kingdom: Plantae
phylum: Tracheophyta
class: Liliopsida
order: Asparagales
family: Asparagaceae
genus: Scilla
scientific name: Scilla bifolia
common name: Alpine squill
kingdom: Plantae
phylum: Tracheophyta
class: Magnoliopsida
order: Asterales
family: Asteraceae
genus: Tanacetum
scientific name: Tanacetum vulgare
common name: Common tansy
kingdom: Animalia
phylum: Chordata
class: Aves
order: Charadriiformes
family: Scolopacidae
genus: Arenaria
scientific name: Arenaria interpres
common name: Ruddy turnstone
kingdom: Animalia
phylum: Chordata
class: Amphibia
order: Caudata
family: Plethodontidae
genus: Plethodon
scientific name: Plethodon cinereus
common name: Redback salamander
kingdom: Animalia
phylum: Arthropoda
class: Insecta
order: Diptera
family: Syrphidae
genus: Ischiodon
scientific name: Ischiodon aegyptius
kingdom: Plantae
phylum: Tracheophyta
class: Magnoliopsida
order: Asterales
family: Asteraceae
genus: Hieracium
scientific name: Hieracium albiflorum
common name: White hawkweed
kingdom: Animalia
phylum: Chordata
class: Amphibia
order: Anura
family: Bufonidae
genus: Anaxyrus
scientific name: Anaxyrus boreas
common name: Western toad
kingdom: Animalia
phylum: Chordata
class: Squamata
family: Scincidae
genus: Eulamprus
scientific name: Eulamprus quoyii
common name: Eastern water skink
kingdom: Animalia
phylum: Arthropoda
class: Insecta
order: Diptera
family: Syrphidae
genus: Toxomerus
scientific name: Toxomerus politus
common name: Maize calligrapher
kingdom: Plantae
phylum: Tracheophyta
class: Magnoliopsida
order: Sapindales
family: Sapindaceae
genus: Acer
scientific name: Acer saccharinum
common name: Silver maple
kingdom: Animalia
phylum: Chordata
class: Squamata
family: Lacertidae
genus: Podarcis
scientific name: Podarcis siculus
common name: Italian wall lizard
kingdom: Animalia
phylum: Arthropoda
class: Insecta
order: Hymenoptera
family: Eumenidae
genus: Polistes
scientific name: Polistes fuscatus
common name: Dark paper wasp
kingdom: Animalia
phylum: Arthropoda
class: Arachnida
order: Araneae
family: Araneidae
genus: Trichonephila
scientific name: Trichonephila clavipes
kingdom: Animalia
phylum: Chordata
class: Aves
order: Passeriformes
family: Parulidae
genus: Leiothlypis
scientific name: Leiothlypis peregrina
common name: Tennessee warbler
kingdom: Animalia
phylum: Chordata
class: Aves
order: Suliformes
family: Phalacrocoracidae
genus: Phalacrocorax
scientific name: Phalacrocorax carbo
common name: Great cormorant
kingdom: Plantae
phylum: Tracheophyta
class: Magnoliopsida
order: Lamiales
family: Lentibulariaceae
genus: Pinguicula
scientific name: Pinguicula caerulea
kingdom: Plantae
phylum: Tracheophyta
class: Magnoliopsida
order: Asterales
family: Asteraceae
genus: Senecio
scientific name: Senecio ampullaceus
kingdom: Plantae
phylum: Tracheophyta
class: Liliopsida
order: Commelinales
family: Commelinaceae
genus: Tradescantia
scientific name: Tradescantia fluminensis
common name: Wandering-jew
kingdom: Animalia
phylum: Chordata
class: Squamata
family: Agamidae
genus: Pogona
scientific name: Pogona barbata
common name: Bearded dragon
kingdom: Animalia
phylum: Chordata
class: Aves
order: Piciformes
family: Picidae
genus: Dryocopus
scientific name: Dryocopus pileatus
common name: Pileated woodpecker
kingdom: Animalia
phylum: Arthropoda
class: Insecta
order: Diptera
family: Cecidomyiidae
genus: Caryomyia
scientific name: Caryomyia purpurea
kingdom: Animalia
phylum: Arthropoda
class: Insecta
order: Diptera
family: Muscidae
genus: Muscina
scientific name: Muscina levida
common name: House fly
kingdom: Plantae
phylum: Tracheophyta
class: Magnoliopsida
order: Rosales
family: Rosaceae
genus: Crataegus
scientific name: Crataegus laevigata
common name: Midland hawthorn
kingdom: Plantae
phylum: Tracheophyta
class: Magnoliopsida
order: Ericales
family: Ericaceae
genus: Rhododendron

* * * * * * * * *

■ **Given instruction**
Reproduce, word for word, the part of the records that opens with the line containing "scientific name: Acer saccharinum" and closes with the line containing "family: Lentibulariaceae", both lines included.

■ **The solution**
scientific name: Acer saccharinum
common name: Silver maple
kingdom: Animalia
phylum: Chordata
class: Squamata
family: Lacertidae
genus: Podarcis
scientific name: Podarcis siculus
common name: Italian wall lizard
kingdom: Animalia
phylum: Arthropoda
class: Insecta
order: Hymenoptera
family: Eumenidae
genus: Polistes
scientific name: Polistes fuscatus
common name: Dark paper wasp
kingdom: Animalia
phylum: Arthropoda
class: Arachnida
order: Araneae
family: Araneidae
genus: Trichonephila
scientific name: Trichonephila clavipes
kingdom: Animalia
phylum: Chordata
class: Aves
order: Passeriformes
family: Parulidae
genus: Leiothlypis
scientific name: Leiothlypis peregrina
common name: Tennessee warbler
kingdom: Animalia
phylum: Chordata
class: Aves
order: Suliformes
family: Phalacrocoracidae
genus: Phalacrocorax
scientific name: Phalacrocorax carbo
common name: Great cormorant
kingdom: Plantae
phylum: Tracheophyta
class: Magnoliopsida
order: Lamiales
family: Lentibulariaceae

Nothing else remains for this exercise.